A new mobile website, a partnership with the Colorado Rockies and promotions in a new market, Omaha, were among the Rapid City Convention & Visitors Bureau's efforts in 2011 to convince more business and leisure travelers to make Rapid City their destination.
Still, many indicators of local travel numbers this year were down over 2010, with factors including the economy, the price of gas and bad spring weather to blame. But bureau leaders told members of the Rapid City Council Tuesday evening that their efforts will pay off in the long run.
In 2012, "We're going to stay in the same markets, because those markets are working," marketing director Stacie Granum told the council in the bureau's annual update to aldermen.

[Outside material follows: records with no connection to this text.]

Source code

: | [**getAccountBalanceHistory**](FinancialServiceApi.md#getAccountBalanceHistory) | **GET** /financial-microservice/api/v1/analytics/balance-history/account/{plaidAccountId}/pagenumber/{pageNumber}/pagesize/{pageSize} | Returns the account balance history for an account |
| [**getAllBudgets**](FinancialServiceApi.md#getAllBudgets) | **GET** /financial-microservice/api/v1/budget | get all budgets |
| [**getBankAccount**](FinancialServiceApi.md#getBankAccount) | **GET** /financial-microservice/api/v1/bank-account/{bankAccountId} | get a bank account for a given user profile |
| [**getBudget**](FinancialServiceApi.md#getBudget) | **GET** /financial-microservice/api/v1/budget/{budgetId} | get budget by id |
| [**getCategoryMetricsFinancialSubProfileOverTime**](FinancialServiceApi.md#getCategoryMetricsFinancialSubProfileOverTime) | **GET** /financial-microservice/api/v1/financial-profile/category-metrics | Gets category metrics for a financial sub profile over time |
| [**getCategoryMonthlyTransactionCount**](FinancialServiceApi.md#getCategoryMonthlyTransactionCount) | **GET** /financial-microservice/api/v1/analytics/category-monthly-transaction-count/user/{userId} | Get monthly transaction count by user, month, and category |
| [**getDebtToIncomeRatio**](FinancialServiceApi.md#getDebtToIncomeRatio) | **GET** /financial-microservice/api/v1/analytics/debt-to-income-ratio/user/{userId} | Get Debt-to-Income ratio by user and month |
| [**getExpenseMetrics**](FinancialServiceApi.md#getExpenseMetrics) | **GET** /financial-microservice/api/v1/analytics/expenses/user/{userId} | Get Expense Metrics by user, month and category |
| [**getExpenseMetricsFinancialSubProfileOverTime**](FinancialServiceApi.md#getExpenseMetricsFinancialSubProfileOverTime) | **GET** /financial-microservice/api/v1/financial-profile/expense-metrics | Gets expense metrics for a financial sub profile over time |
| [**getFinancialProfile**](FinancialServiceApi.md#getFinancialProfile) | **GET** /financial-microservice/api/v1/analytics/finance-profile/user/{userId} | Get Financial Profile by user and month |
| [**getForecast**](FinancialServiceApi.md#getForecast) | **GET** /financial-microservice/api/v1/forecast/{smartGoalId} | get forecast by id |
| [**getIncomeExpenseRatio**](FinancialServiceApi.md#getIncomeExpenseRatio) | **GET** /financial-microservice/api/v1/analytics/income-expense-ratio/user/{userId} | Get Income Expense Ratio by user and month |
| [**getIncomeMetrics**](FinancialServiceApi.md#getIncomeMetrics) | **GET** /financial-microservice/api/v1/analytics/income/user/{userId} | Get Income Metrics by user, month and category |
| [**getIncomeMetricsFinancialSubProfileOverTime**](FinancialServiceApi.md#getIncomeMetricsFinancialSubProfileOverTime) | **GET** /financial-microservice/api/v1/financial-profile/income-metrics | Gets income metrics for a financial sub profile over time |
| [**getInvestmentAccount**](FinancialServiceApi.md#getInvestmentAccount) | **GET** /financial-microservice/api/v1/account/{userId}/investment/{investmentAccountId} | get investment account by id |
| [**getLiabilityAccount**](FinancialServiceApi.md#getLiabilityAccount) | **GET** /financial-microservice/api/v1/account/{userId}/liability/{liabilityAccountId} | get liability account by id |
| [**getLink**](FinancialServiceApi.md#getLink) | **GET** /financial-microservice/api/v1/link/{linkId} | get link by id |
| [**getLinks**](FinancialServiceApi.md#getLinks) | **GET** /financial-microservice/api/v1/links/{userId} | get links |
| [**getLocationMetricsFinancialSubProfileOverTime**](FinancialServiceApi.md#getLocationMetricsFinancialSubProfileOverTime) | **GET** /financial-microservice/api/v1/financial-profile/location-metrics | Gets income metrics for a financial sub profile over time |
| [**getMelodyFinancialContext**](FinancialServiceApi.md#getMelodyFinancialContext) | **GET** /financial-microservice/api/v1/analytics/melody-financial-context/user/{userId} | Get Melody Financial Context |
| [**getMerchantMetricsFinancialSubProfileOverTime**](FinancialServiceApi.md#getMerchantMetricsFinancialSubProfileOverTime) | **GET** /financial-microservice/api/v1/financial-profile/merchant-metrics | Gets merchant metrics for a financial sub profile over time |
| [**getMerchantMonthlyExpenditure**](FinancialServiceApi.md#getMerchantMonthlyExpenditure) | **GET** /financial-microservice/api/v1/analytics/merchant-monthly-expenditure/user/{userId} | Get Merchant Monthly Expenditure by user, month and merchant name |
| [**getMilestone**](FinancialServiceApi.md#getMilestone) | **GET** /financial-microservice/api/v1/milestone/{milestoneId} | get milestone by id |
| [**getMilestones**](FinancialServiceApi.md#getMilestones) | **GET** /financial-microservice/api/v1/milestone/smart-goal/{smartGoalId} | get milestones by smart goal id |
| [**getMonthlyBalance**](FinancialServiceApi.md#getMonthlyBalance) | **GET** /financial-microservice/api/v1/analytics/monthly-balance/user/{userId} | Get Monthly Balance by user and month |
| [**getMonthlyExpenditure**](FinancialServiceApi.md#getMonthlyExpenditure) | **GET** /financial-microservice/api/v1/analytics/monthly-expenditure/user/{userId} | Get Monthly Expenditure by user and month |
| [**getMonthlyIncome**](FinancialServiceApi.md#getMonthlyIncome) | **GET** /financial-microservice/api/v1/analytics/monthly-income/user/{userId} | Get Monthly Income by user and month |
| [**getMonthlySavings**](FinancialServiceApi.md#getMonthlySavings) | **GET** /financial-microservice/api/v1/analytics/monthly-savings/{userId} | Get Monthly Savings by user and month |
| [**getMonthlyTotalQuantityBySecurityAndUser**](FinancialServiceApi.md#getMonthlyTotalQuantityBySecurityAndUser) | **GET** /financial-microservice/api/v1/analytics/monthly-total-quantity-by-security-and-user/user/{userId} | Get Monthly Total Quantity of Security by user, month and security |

Granum said that in 2012 the tourism marketing group, a division of the Rapid City Area Chamber of Commerce, will expand its presence on search engines, create more marketing videos for targeted audiences like mountain bikers, and use its new mobile website to put up-to-date attraction information into the pockets of travelers. It will remain active in social media here and in its target markets, and look for new "out-of-the box" marketing opportunities like this year's trip to Denver where, in connection with the July 4 Colorado Rockies game, four people dressed as the Mount Rushmore presidents roamed downtown Denver interacting with potential visitors.
The mascots promoted the message that the Black Hills are closer to Denver than people realize, and make a good weekend getaway destination.
"It was amazing how popular they were," Granum said. "People wanted their pictures taken and said, ‘tell us what is going on in Rapid City.'"
The bureau will also use the results of interviews with people who already vacation here to spot trends for future marketing, like the knowledge that people view the Hills as a good spot for multi-generational family trips and that 40 percent of visitors interviewed had children under the age of 7.
Ward 1 Alderman Gary Brown asked what the bureau's two biggest challenges are and heard that the price of airfare and the small number of nonstop flights are among the biggest. Other challenges are the high cost of hotel rooms and the lack of a hotel property with more than 500 rooms, needed to lure a bigger class of conventions to the city.
For all the growth the bureau has seen over the last decade, there are still millions of vacationers left to reach.
"We're still dealing with, where's Mount Rushmore?" said Lisa Storms, who works with conventions and reunions. "They still think it's in North Dakota."